*Excerpted text*.
::::

Layer 1 — Control architecture decides what to do next and when to stop. Loop topology is a spectrum: fixed pipelines run a predetermined sequence; adaptive loops react to tool output; MCTS scaffolds build a search tree with backtracking — Moatless Tools implements full MCTS with numeric reward and backpropagation (arXiv:2604.03515).

Topology Predictability Compute Best for
Fixed pipeline High Low Well-defined, repeatable tasks
Adaptive loop Medium Medium Observation-reaction cycles
MCTS / search Low High Unknown solution paths

Planning strategy decides whether the scaffold reasons about future steps before acting (planning-first emits a plan then executes; interleaved adapts at the cost of inspectability). Error recovery ranges from aborting on first failure to retry loops, exception-specific handlers, and rollback to checkpoints.

Layer 2 — Tool and environment interface. Tool abstraction level varies from direct shell (maximum flexibility, no boundary for testing) to typed registries that reject malformed calls and enable reasoning/execution separation. Environment access model sets what the agent can observe and modify (sandboxes give a recoverable surface). Feedback routing controls where tool results go — returning all output to context is simple but expensive; routing large outputs to disk with a summary preserves budget (Anthropic: Context Engineering).

Layer 3 — Resource management handles the bounded resources of a model-in-a-loop. Context budget strategy decides what enters context and when it is pruned (see Loop Strategy Spectrum). State persistence decides what survives between iterations — in-memory state is lost on failure, file-backed state enables resumption via progress files and feature list files. Tool-call capping and cost guardrails bound unbounded loops per session, per tool, or per cost.

::::

*Stored data*.
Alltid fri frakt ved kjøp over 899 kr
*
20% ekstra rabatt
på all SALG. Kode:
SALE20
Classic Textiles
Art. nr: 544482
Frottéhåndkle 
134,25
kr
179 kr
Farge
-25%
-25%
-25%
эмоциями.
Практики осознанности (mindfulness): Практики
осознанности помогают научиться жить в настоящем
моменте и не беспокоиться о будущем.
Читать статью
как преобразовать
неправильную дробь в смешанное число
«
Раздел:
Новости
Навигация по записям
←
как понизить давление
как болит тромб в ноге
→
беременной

::::

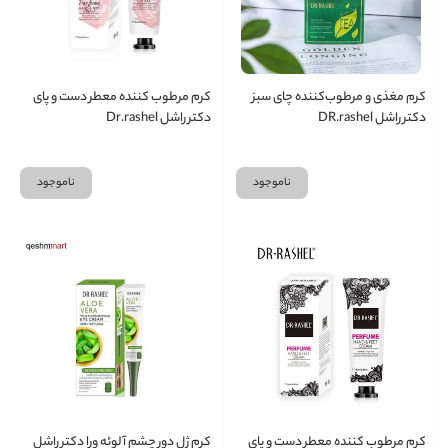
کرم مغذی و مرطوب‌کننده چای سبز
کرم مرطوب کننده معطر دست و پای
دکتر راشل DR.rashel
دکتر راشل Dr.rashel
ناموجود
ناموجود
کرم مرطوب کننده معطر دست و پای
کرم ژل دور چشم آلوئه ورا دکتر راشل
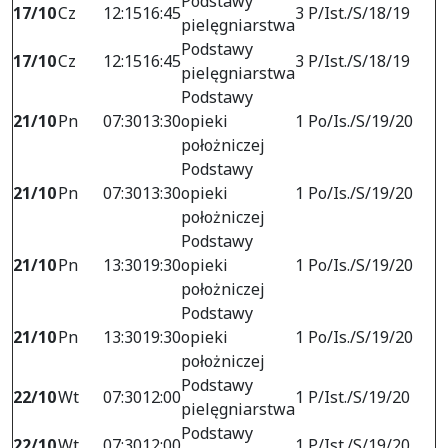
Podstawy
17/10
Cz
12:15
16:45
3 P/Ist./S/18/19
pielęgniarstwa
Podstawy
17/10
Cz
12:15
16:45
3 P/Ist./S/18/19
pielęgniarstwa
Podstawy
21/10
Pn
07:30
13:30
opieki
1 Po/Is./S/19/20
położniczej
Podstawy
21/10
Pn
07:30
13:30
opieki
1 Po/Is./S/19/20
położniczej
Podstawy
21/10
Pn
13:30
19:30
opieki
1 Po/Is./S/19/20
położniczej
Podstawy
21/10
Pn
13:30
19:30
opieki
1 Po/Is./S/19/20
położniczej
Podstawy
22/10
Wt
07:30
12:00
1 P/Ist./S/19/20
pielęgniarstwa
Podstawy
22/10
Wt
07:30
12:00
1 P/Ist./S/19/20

::::

*Assignment 1*.
Check each statement against the scaffold design text above the records. For each one, answer yes or no and quote the exact words of the text that decide it.
(a) Moatless Tools carries out full MCTS with numeric reward and backpropagation.
(b) In-memory state survives a failure.
(c) Direct shell access gives a boundary for testing.
*Assignment 2*.
Return the passage of the scaffold design text, above the records, starting with "Topology Predictability Compute" and going on through "rollback to checkpoints.".
*Assignment 3*.
Write the next part of the scaffold design text, which sits above the records, picking up after its final sentence.

*Task output 1*.
(a) Yes: "Moatless Tools implements full MCTS with numeric reward and backpropagation"
(b) No: "in-memory state is lost on failure"
(c) No: "direct shell (maximum flexibility, no boundary for testing)"

*Task output 2*.
Topology Predictability Compute Best for
Fixed pipeline High Low Well-defined, repeatable tasks
Adaptive loop Medium Medium Observation-reaction cycles
MCTS / search Low High Unknown solution paths

Planning strategy decides whether the scaffold reasons about future steps before acting (planning-first emits a plan then executes; interleaved adapts at the cost of inspectability). Error recovery ranges from aborting on first failure to retry loops, exception-specific handlers, and rollback to checkpoints.

*Task output 3*.
Scaffold architectures resist discrete classification (arXiv:2604.03515): 11 of 13 agents analysed compose multiple loop primitives rather than implementing one. Treat dimensions as continuous scales — ask "where does this scaffold sit on the control strategy spectrum?" rather than "is this a pipeline or an agent?" Reading three open-source scaffolds through the control layer: Agentless runs a 10-stage pipeline of independent scripts linked by JSONL on disk — predictable, auditable, cheap, but degrades when reproduction needs exploration; SWE-agent runs a single ReAct loop over a typed tool registry and restricted shell — more robust to unexpected paths, higher per-run cost; Moatless Tools runs full MCTS — strongest on open-ended tasks, highest compute, hardest to debug when a bad branch dominates. The 12-dimension view adds overhead without value for single-script tools (no meaningful control architecture to classify) and retrospective audits (it tells you what was built, not whether the design was right).

Key Takeaways

  • Five dimensions — subagent architecture, context management, tool systems, safety mechanisms, orchestration — cover the non-LLM choices in an agent harness.
  • Dimension choices cluster: coordination with context services, execution with governance, tooling with ecosystem. Single-axis upgrades under-perform the paired investment.
  • Five archetypes (lightweight, CLI, multi-agent, enterprise, verticalised) are descriptive clusters derived from the 70-project corpus, not prescribed templates.
  • The framework is most useful at ecosystem level; pair it with a finer-grained taxonomy when characterising a single scaffold.
  • Rare-in-corpus signals are actionable: high-assurance audit is uncommon, so any project claiming it should be verified, not assumed.